▶ **EXERCISE REQUIREMENTS**:
**a)** In the wine technology comments, swap "redhead" for "comedian" and write out the passage from "This is great." up to and including "Android. Hilarity ensues.".
**b)** In the wine technology comments, what kind of robot does Laird say the article actually talks about?

▶ **STUDY TEXT**:
- Opening Delimiter -

Here is a diverting read: a trip to Napa Valley’s wine country. It involves a robotic grape picker. The Singularity is coming!

12 comments to Wine goes very technical

  • time for the new Luddites.

  • cjf

    My apology to Monty Python; but,
    “Luddites? Did someone say Luddites?”
    Funny how part numbers cheaply stenciled, may be
    changed, in so many systems. Sorry, “new guy”.

    Oh, no! Citizen “Cain Winery”. Wonder if they, too,
    ‘will not sell a fine wine, before it’s time” ?

  • Steven Rockwell

    This is great. When they remake I Love Lucy, they can replace that bumbling redhead with C-3P0. The fellow robotic stomper C-3P0 fights with can be played by Marvin the Paranoid Android. Hilarity ensues.

  • Laird

    Not to be unduly pedantic, but the article talks about a robotic grape sorter, not picker. Frankly, I would think that a robotic picker should be more useful, but what do I know?

  • cjf

    Pickers come out, next season. Illegal labor is eagerly
    awaiting them. A fine vintage with just a hint of machine oil.

    There was a movie, I think it was “Runaway” with Tom Selick ??? about pickers run amok.

- Closing Delimiter -

Recorded data
- Opening Delimiter -

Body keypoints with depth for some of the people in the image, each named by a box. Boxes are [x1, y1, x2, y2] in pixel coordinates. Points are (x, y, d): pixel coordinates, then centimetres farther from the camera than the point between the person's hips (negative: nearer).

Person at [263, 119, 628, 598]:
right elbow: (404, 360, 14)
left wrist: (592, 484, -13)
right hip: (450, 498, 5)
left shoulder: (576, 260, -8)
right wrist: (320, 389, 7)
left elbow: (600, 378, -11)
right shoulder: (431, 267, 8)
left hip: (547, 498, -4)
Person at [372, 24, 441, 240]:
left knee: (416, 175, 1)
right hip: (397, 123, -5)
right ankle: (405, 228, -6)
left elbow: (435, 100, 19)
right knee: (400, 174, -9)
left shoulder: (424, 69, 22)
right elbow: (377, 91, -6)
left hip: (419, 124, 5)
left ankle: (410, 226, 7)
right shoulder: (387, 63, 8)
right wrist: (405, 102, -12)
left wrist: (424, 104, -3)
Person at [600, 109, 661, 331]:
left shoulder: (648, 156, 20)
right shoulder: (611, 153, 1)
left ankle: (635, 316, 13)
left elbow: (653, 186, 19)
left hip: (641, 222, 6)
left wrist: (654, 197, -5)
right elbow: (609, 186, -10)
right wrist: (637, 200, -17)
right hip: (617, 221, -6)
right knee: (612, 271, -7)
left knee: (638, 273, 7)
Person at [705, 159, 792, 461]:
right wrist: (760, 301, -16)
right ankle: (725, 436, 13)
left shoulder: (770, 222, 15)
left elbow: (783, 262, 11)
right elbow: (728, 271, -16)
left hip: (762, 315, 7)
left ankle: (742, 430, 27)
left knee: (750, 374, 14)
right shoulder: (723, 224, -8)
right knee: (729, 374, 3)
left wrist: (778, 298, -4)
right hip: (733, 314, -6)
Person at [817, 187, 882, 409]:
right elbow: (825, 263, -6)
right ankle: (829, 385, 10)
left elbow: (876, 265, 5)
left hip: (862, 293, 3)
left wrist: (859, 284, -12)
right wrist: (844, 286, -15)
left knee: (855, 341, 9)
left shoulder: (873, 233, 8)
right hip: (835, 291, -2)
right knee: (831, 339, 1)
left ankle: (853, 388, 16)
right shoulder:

- Closing Delimiter -

▶ **ANSWERS FOR EACH ITEM**:
**a)**
This is great. When they remake I Love Lucy, they can replace that bumbling comedian with C-3P0. The fellow robotic stomper C-3P0 fights with can be played by Marvin the Paranoid Android. Hilarity ensues.

**b)** A robotic grape sorter, not a picker.